Your credit score is a three-digit number that affects nearly every financial decision in your life — from mortgage rates to credit card approvals to apartment applications. Understanding how it works is the first step to improving it.
What makes up your credit score
FICO scores range from 300 to 850. Here's what goes into the calculation:
- Payment history (35%): The single biggest factor. Even one late payment can drop your score significantly. Set up autopay to never miss a due date.
- Credit utilization (30%): How much of your available credit you're using. Aim to keep this below 30% — ideally under 10%.
- Length of credit history (15%): Older accounts help your score.

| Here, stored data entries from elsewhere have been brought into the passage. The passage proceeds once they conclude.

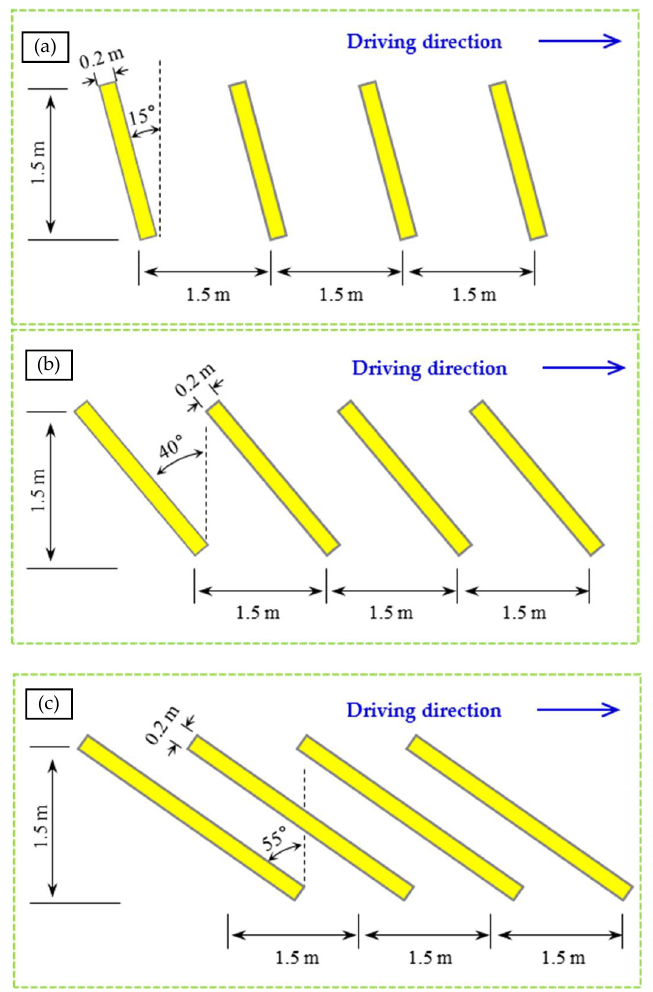
Figure 3. Schematics of slash-line VIDD: ( a ) 15°; ( b ) 40°; ( c ) 55°.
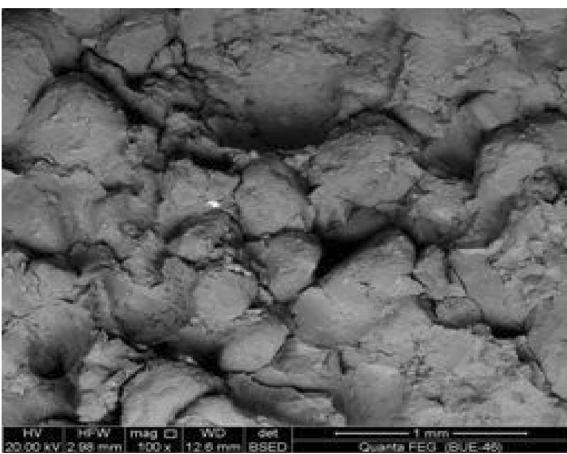
Fig. 5 SEM image ( 9 100)—big rounded gray quartz grains with clay between grain (Core 5-A)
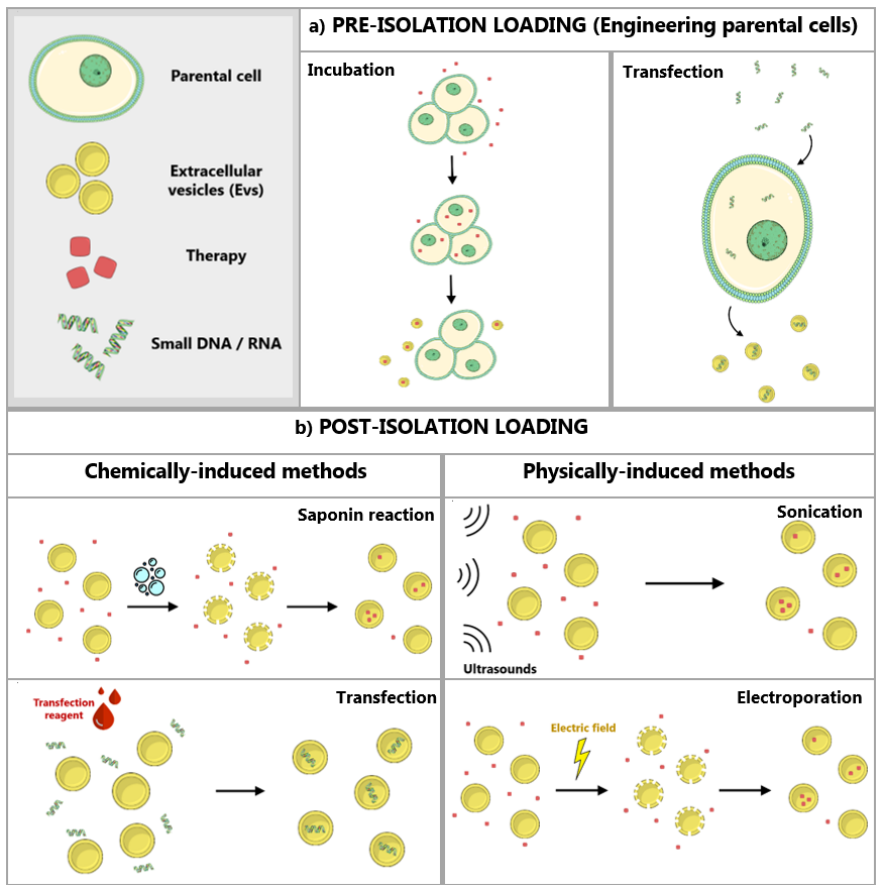
Figure 3. Extracellular vesicles ( EVs ) loading methods. ( a ) EVs can be loaded before isolation by engineering their parental cells. This procedure can be achieved by incubation of the parental cells with the desired cargo or by transfection of the cells. EVs secreted by those cells will already contain the cargo. ( b ) EVs can be loaded with a desired cargo after being isolated from the sample. This procedure can be chemically induced (through transfection or saponin reaction) or physically induced (through sonication or electroporation).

Don't close your oldest credit card, even if you rarely use it.
- Credit mix (10%): Having different types of credit (credit cards, auto loan, mortgage) can help.
- New credit inquiries (10%): Each hard inquiry can lower your score by a few points. Space out new credit applications.

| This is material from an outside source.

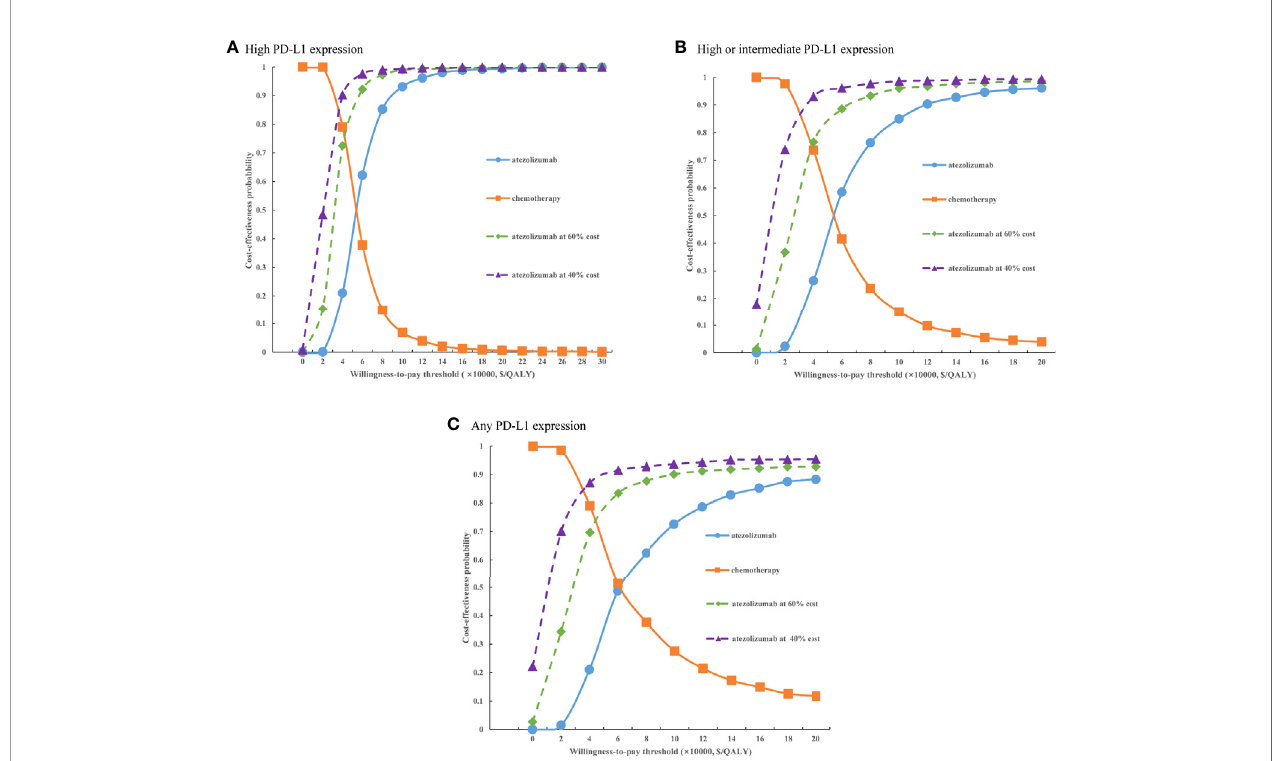
FIGURE 6 | Cost-effectiveness acceptability curves of atezolizumab versus chemotherapy when the PAP was available for (A) high PD-L1 expression populations, (B) high or intermediate PD-L1 expression populations and (C) any PD-L1 expression populations. PD-L1, programmed death ligand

Steps to improve your score
If your score needs work, start with these high-impact actions: pay every bill on time (set up automatic payments), pay down credit card balances below 30% of your limit, don't close old accounts, and limit new credit applications to only when necessary.

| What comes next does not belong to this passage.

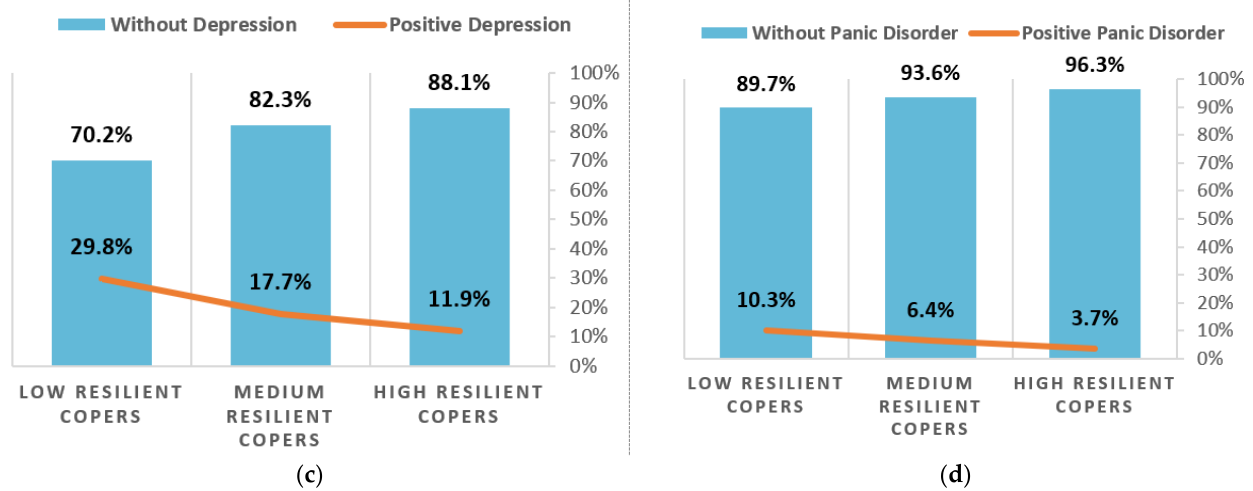
Figure 3. Effect on resilience on mental health: ( a ) Resilience and PTSD. ( b ) Resilience and anxiety. ( c ) Resilience and depression. ( d ) Resilience and panic disorder.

Meridian customers can check their FICO® score for free in the mobile app and get personalized tips to improve it.
How long does it take to improve?
Most positive changes take 1–3 months to appear. A late payment stays on your report for 7 years, but its impact decreases over time. Bankruptcies remain for 7–10 years. The key is consistency — every on-time payment builds momentum.
Monitor your credit regularly
Check your credit report at least annually through AnnualCreditReport.com (free once per year from each bureau). Look for errors — they're more common than you'd think. If you find one, dispute it directly with the credit bureau.